__DATA SHOWN__:
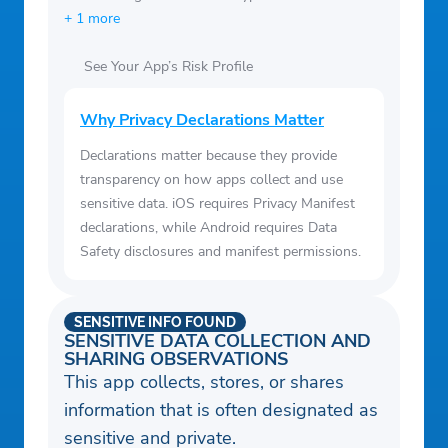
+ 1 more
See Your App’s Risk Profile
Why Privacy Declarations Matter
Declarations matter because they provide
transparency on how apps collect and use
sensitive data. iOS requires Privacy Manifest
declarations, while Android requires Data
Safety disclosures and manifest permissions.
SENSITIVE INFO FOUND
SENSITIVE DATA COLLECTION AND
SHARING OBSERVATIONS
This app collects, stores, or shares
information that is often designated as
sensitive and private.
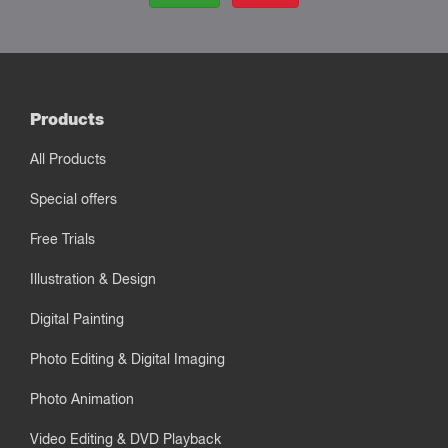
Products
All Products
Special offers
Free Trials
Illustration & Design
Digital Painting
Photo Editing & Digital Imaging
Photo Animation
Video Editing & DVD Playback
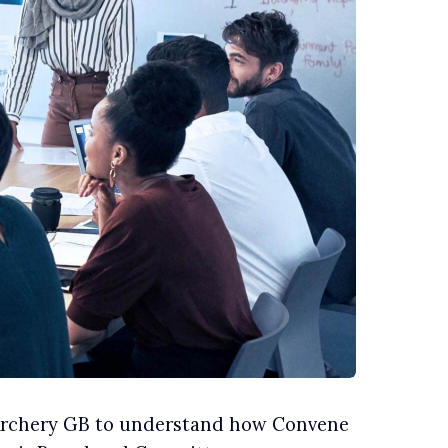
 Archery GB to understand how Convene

---

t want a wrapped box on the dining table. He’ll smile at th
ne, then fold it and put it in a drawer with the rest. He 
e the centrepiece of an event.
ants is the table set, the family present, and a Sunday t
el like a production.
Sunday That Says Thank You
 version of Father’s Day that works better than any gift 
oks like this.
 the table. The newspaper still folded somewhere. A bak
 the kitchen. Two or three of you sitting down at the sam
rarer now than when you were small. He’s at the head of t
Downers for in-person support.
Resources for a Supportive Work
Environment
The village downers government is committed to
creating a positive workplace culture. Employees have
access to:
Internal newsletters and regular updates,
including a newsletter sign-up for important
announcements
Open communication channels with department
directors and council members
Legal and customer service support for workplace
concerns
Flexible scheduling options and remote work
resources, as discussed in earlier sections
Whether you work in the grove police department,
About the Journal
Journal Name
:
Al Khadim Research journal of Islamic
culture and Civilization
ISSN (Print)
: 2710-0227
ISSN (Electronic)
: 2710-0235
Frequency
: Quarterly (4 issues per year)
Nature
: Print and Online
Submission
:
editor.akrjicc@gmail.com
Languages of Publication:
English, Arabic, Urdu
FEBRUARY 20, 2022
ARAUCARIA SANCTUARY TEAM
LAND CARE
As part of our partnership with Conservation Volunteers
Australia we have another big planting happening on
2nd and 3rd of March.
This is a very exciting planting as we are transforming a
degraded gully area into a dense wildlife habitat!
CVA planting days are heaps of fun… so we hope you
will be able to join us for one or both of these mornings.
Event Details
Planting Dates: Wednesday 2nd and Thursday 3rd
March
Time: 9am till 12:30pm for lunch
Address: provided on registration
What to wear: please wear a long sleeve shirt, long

__HOW TO COMPLETE THIS TASK__: Reproduce the listing above from the line containing "t want a wrapped" to the line containing "ISSN (Electronic)", both included, with every line copied character for character.

__TASK OUTPUT__:
t want a wrapped box on the dining table. He’ll smile at th
ne, then fold it and put it in a drawer with the rest. He 
e the centrepiece of an event.
ants is the table set, the family present, and a Sunday t
el like a production.
Sunday That Says Thank You
 version of Father’s Day that works better than any gift 
oks like this.
 the table. The newspaper still folded somewhere. A bak
 the kitchen. Two or three of you sitting down at the sam
rarer now than when you were small. He’s at the head of t
Downers for in-person support.
Resources for a Supportive Work
Environment
The village downers government is committed to
creating a positive workplace culture. Employees have
access to:
Internal newsletters and regular updates,
including a newsletter sign-up for important
announcements
Open communication channels with department
directors and council members
Legal and customer service support for workplace
concerns
Flexible scheduling options and remote work
resources, as discussed in earlier sections
Whether you work in the grove police department,
About the Journal
Journal Name
:
Al Khadim Research journal of Islamic
culture and Civilization
ISSN (Print)
: 2710-0227
ISSN (Electronic)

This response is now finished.